Jules Feiffer, the Pulitzer Prize-winning cartoonist who is also a playwright, said that sustaining the unique tone and eccentric touches of a “deliciously bad family from hell” like the Addamses was an exciting challenge for a Broadway show, but also a tall order, given that many Americans have strong opinions about how Gomez, Morticia, Uncle Fester and the rest should look, speak and behave (badly, very badly and beyond).


“The difficulty is that people will bring their own sense of the cartoons, plus the TV shows, plus the movies, to the musical, and those sensibilities will differ,” Mr. Feiffer said. “What the producers should not do is water down the family to some lowest common denominator of behavior in hopes that the biggest audience possible will relate to the musical. In doing so, you would lose what’s special about Addams.”


If the Addams cartoon characters were decidedly off-center — living in a cobweb-strewn house, taking delight in a downpour, reveling in unhappiness — they also displayed a tender love for one another and were never actually shown harming anyone, only wickedly suggesting it, said Linda H. Davis, the author of the 2006 biography “Charles Addams: A Cartoonist’s Life.” Indeed, Addams — who based Uncle Fester partly on himself — used the cartoons to, in the words of Mr.
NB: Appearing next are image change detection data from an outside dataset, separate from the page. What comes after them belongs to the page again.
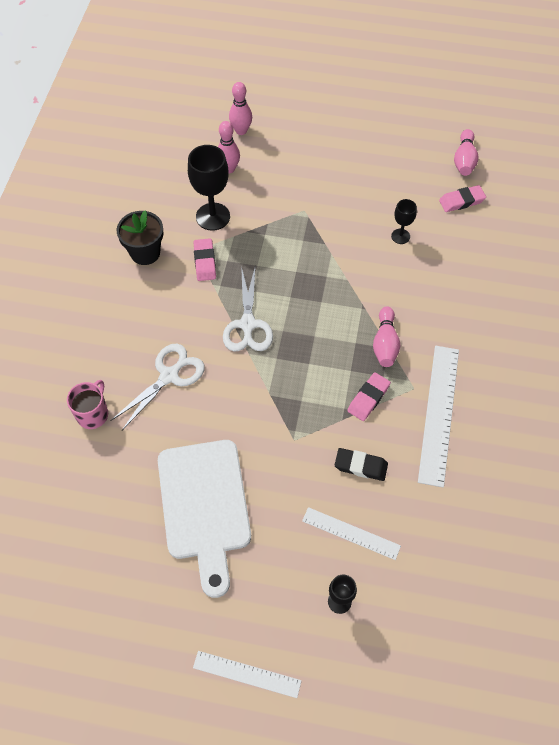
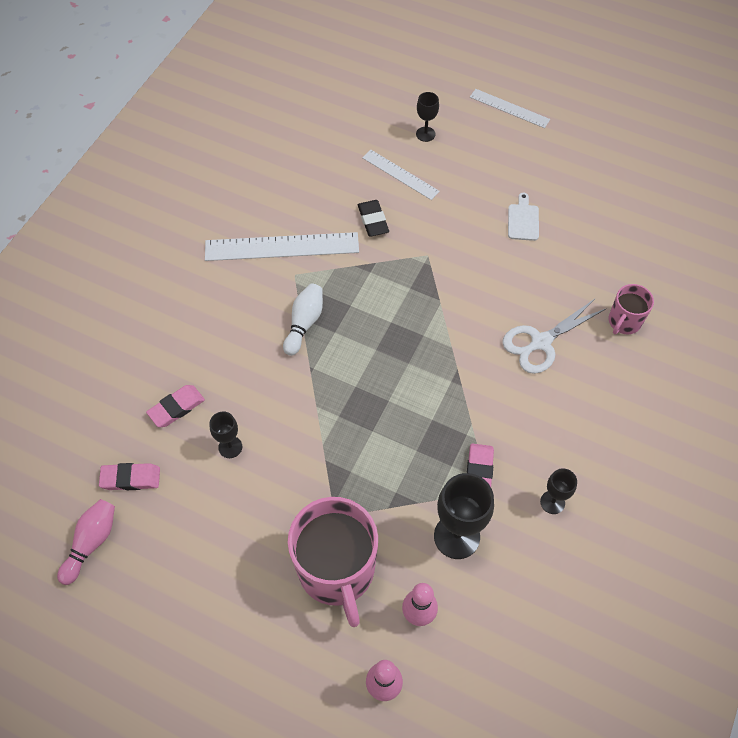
camera: 165 degrees left, 0 degrees up
black flower pot [117,210,163,265] -> black goblet [540,468,577,514]
white cutting board [158,440,251,598] -> white cutting board [508,193,539,241], size x0.40
white scissors [223,266,273,351] -> none
black eraser [335,448,388,481] -> black eraser turned 45 degrees clockwise [358,200,389,236]
pink eraser [347,372,391,421] -> pink eraser moved to [146,385,205,427]
pink bowling pin [373,306,401,367] -> white bowling pin [283,283,323,356]
white ruler [418,346,459,487] -> white ruler turned 60 degrees clockwise [205,232,359,261]
none -> pink mug [288,497,378,627]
Mankoff, “turn our assumptions about normality and its relation to good and evil upside down.”


The new musical does this at times, when Wednesday lovingly tortures Pugsley on a rack, and when Gomez and Morticia fondly recall their first date, when they saw “Death of a Salesman.” At other points the humor involves gags, and some of the character arcs — like Morticia’s laments about growing old — are at odds with the cartoons, which portray Morticia as poised and self-confident, for instance.


This article has been revised to reflect the following correction:


Correction: January 13, 2010
Because of an editing error, an article last Wednesday about the musical “The Addams Family,” now playing in Chicago and scheduled to come to Broadway in March, misidentified, in some copies, the maker of the film “A Nightmare on Elm Street” in citing examples of movies and television shows influenced by Charles Addams. It was made by Wes Craven, not Tim Burton.